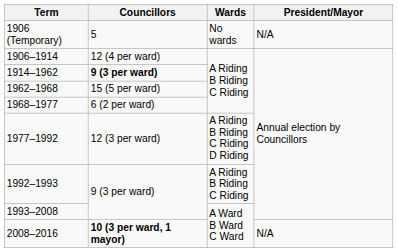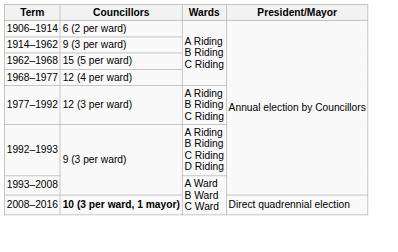- row: 1906 (Temporary) | 5 | No wards | N/A
1906–1914 | Councillors: 12 (4 per ward) -> 6 (2 per ward)
1914–1962 | Councillors: bold -> normal
1968–1977 | Councillors: 6 (2 per ward) -> 12 (4 per ward)
1977–1992 | Wards: A Riding B Riding C Riding D Riding -> A Riding B Riding C Riding
1992–1993 | Wards: A Riding B Riding C Riding -> A Riding B Riding C Riding D Riding
2008–2016 | President/Mayor: N/A -> Direct quadrennial election
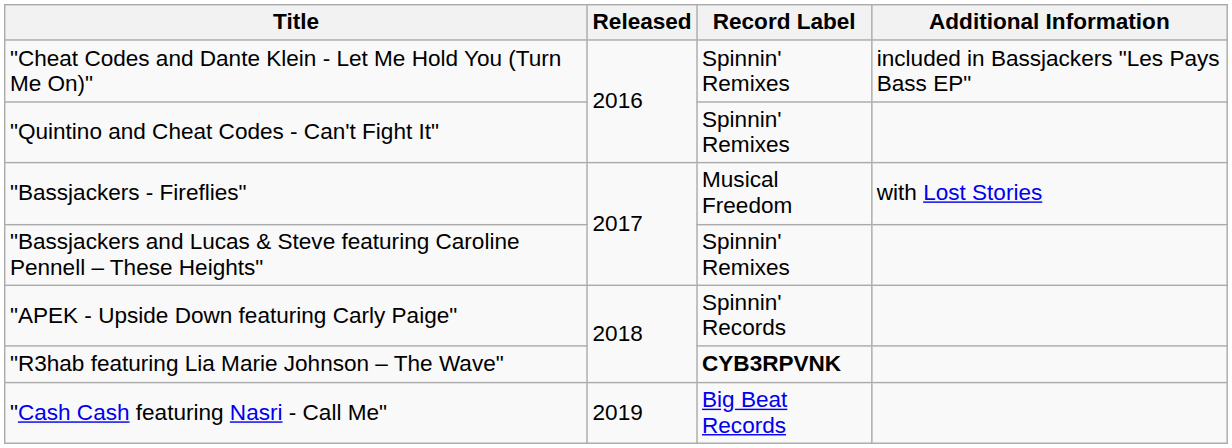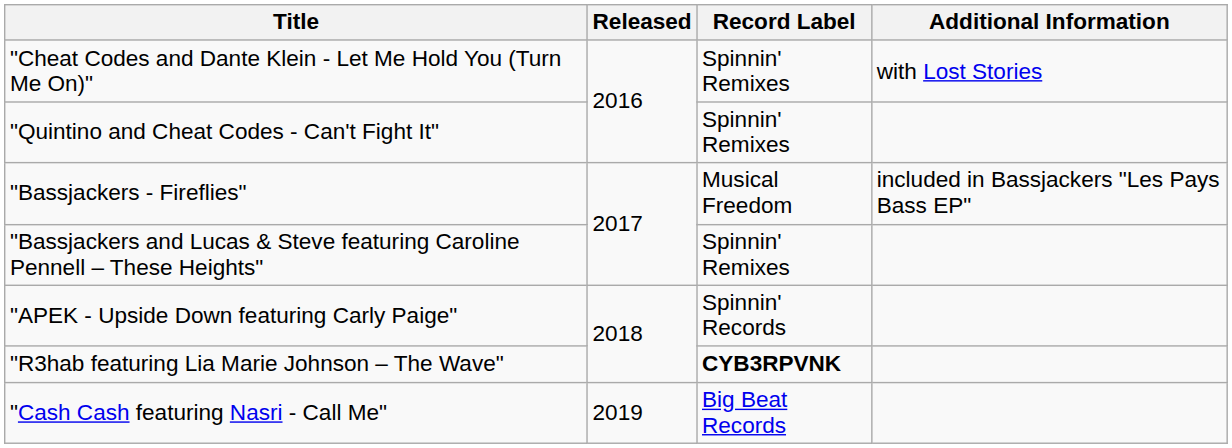"Cheat Codes and Dante Klein - Let Me Hold You (Turn Me On)" | Additional Information: included in Bassjackers "Les Pays Bass EP" -> with Lost Stories
"Bassjackers - Fireflies" | Additional Information: with Lost Stories -> included in Bassjackers "Les Pays Bass EP"
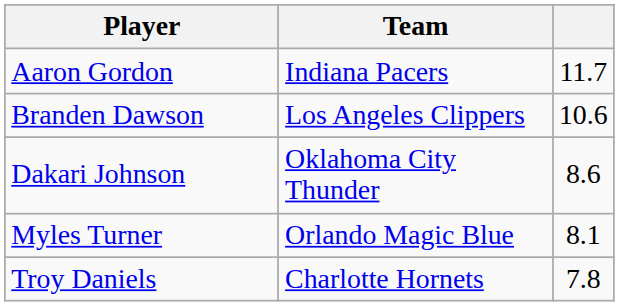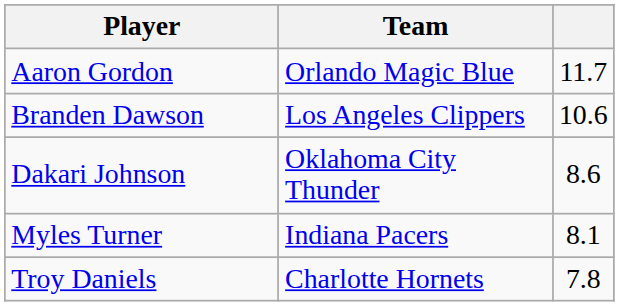Aaron Gordon | Team: Indiana Pacers -> Orlando Magic Blue
Myles Turner | Team: Orlando Magic Blue -> Indiana Pacers
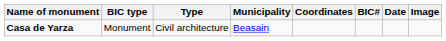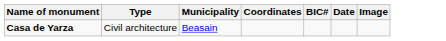- column: BIC type | Monument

══════════

Aim of the task:
Turn each line of the material above into one string in a JSON list, skipping any blank lines. Leave the pictures out of the answer.

Worked solution:
[
  "- row: 1906 (Temporary) | 5 | No wards | N/A",
  "1906–1914 | Councillors: 12 (4 per ward) -> 6 (2 per ward)",
  "1914–1962 | Councillors: bold -> normal",
  "1968–1977 | Councillors: 6 (2 per ward) -> 12 (4 per ward)",
  "1977–1992 | Wards: A Riding B Riding C Riding D Riding -> A Riding B Riding C Riding",
  "1992–1993 | Wards: A Riding B Riding C Riding -> A Riding B Riding C Riding D Riding",
  "2008–2016 | President/Mayor: N/A -> Direct quadrennial election",
  "\"Cheat Codes and Dante Klein - Let Me Hold You (Turn Me On)\" | Additional Information: included in Bassjackers \"Les Pays Bass EP\" -> with Lost Stories",
  "\"Bassjackers - Fireflies\" | Additional Information: with Lost Stories -> included in Bassjackers \"Les Pays Bass EP\"",
  "Aaron Gordon | Team: Indiana Pacers -> Orlando Magic Blue",
  "Myles Turner | Team: Orlando Magic Blue -> Indiana Pacers",
  "- column: BIC type | Monument"
]